[Electronic design automation data]
☆ ☆ ☆ ☆ ☆

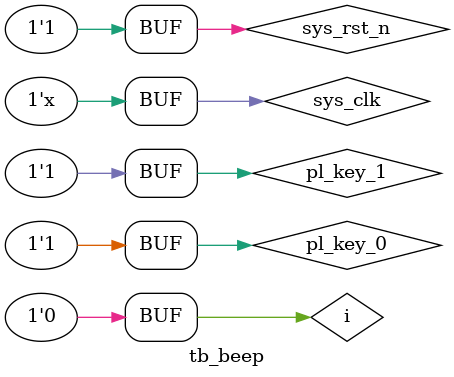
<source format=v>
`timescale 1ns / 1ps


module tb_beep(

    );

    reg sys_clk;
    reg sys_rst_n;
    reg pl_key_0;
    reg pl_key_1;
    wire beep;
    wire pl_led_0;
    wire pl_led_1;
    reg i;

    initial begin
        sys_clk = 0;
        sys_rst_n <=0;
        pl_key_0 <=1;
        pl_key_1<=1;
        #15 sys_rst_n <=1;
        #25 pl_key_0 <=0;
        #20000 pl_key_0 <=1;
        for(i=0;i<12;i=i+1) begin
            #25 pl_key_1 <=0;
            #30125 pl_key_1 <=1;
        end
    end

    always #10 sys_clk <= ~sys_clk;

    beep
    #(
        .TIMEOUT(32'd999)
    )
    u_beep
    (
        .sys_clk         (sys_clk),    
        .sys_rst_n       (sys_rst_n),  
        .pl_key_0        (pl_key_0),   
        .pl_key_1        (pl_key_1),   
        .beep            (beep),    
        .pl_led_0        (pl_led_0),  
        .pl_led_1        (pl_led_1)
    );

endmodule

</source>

☆ ☆ ☆ ☆ ☆

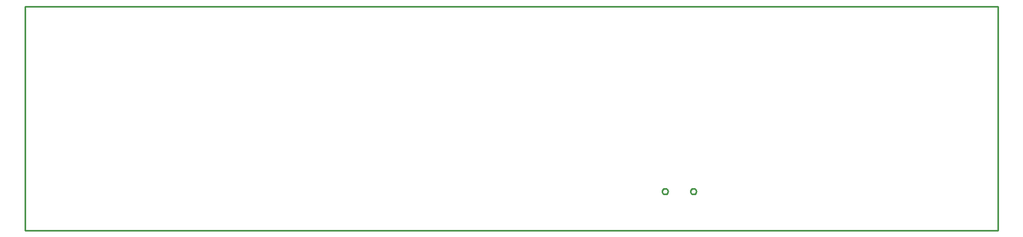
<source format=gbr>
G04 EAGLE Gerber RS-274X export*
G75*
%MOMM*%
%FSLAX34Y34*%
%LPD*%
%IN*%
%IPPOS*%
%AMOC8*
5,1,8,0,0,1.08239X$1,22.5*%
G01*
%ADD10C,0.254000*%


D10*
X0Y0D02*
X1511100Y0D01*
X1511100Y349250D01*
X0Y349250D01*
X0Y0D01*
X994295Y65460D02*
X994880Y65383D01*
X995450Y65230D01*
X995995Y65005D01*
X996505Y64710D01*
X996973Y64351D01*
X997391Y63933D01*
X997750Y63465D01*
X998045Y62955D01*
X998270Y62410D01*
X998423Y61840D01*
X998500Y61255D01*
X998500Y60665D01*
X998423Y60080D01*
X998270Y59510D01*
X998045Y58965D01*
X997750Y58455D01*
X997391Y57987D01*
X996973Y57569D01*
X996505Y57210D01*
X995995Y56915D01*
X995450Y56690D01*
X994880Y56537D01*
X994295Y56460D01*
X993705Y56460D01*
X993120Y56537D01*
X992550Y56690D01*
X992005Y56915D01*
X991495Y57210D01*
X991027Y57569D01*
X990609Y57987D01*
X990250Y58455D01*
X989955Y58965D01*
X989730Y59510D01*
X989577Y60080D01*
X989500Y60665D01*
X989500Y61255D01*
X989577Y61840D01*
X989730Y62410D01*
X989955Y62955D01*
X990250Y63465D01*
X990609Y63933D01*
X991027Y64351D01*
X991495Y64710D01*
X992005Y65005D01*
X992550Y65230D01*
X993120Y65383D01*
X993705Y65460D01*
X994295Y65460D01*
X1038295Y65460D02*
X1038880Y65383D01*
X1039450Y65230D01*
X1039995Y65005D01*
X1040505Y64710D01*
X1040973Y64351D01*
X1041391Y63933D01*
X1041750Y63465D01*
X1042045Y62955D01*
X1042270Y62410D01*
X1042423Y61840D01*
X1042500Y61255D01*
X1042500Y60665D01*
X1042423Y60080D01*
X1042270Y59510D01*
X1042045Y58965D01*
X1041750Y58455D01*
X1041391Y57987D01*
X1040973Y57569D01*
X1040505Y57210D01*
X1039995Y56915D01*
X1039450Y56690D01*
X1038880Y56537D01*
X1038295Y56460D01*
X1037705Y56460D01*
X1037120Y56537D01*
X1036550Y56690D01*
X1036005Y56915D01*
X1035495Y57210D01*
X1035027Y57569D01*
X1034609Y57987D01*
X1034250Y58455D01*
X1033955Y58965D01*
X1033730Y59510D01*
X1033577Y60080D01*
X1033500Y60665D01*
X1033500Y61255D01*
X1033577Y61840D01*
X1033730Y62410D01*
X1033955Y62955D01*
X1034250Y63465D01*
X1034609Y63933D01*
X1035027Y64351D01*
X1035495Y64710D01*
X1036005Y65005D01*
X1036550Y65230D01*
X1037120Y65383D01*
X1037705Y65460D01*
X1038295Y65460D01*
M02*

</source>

☆ ☆ ☆ ☆ ☆

TASK DIRECTIONS:
Wherever the word "source" appears in the data, return the whole line.

OUTPUT FOR THIS TASK:
<source format=v>
</source>
<source format=gbr>
</source>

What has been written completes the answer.